Isto também se aplica à sociedade civil porque todos somos (devemos ser) servidores públicos. E das duas uma: ou vivemos segundo a lógica do dom e da graça (o que não significa que cada um não deva ser remunerado segundo a justiça e a função que desempenha honestamente) ou nos arrastamos enlameados pela lógica da ambição ilícita, da corrupção ou do dinheiro que quero receber, justa ou injustamente, ao fim do mês, independente da minha dedicação, do meu empenho, da minha criatividade, do meu sentido de servir e cuidar dos outros. Também aqui temos muitos exemplos para perceber a escolha dos portugueses.

E termino com a segunda Leitura de domingo: “Deus não nos deu um espírito de timidez, mas de fortaleza, de caridade e de bom senso” (2Tim 1,7). Dar, deu; nós é que não o aceitámos.
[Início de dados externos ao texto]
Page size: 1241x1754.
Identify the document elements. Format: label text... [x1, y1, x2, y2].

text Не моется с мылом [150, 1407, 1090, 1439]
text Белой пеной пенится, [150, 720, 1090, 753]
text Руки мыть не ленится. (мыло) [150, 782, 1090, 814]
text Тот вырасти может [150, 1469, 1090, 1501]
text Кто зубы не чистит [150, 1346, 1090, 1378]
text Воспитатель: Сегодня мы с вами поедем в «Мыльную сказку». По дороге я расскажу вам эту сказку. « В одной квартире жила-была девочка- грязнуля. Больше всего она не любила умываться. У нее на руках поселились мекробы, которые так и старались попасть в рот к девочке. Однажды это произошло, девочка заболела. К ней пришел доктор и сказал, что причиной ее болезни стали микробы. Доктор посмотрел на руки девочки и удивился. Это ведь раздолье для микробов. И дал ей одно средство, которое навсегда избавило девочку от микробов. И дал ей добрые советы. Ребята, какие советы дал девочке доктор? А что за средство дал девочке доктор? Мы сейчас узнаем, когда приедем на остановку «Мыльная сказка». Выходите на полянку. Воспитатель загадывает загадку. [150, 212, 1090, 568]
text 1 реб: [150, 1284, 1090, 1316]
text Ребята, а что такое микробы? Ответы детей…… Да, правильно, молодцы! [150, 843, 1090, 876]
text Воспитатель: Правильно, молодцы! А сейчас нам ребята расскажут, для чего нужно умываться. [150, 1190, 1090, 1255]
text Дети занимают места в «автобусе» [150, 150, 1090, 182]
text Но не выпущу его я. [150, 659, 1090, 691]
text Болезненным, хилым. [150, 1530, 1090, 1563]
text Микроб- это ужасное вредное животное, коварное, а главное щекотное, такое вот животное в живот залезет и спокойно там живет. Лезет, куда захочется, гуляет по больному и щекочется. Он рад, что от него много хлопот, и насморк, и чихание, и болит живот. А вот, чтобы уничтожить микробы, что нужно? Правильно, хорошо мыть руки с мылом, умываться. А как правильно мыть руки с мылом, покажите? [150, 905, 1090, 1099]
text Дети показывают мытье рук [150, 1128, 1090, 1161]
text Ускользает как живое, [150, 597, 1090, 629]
Porque se o tivéssemos aceitado, faríamos o que S. Paulo recomenda: “Portanto, não te envergonhes de dar testemunho de Nosso Senhor”.
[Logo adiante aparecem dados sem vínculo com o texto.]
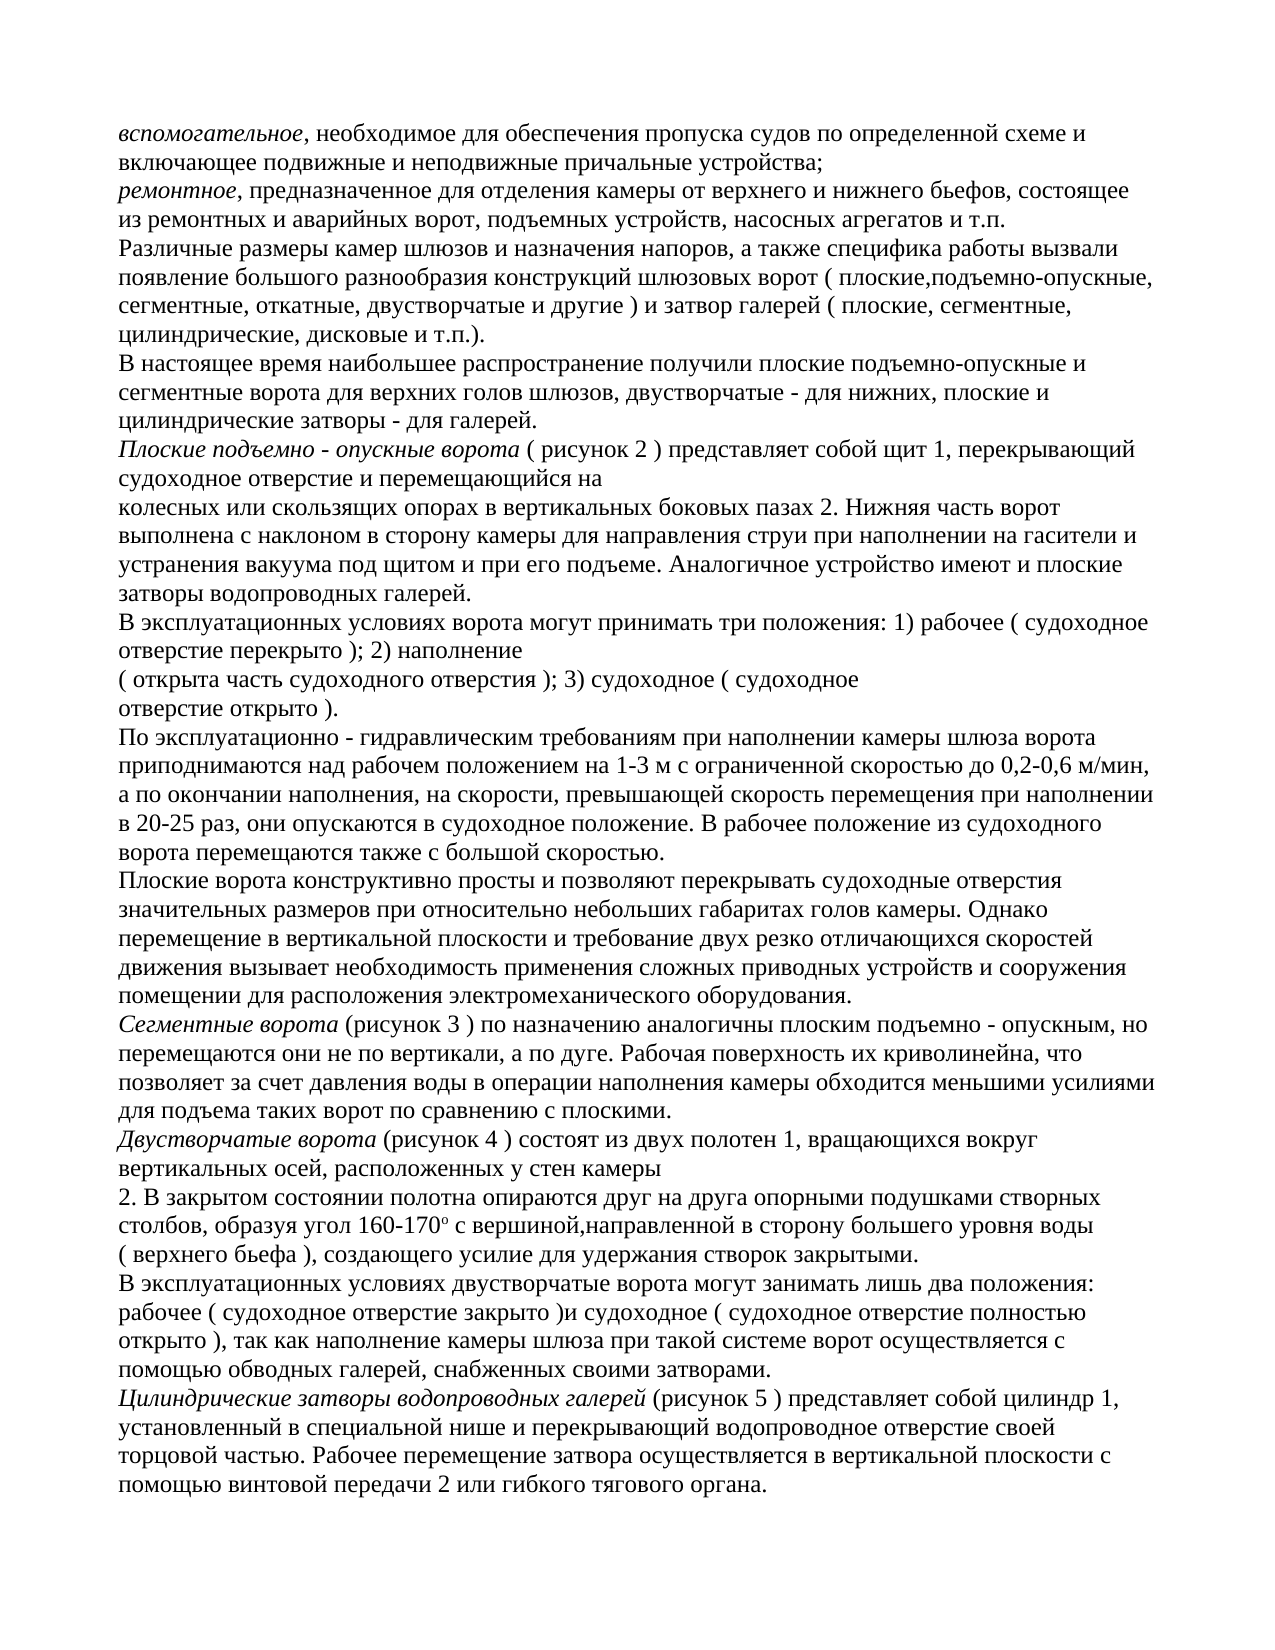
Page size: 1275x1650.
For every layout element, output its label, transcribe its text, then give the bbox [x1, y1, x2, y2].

Pois… Sem disso darmos conta, a nossa vida, exceptuando a ida à missa e outros rituais mais ou menos rotineiros, é um exercício de vergonha de testemunhar Jesus Cristo e os valores do Reino de Deus. Vergonha, bastantes vezes, na palavra, mas sobretudo nos nossos actos.
E por isso, Deus é tão esquecido por esta sociedade, que só vê uns cristãos, na sua maioria apenas preocupados com os seus problemas pessoais e internos da sua comunidade eclesial e uma hierarquia em cujas intervenções predominam não só proibições e condenações mas também uma certa demonização de um mundo que esperava não “profetas de desgraças” mas “agentes da misericórdia” de Deus, como tanto desejou João XXIII na abertura do Concílio.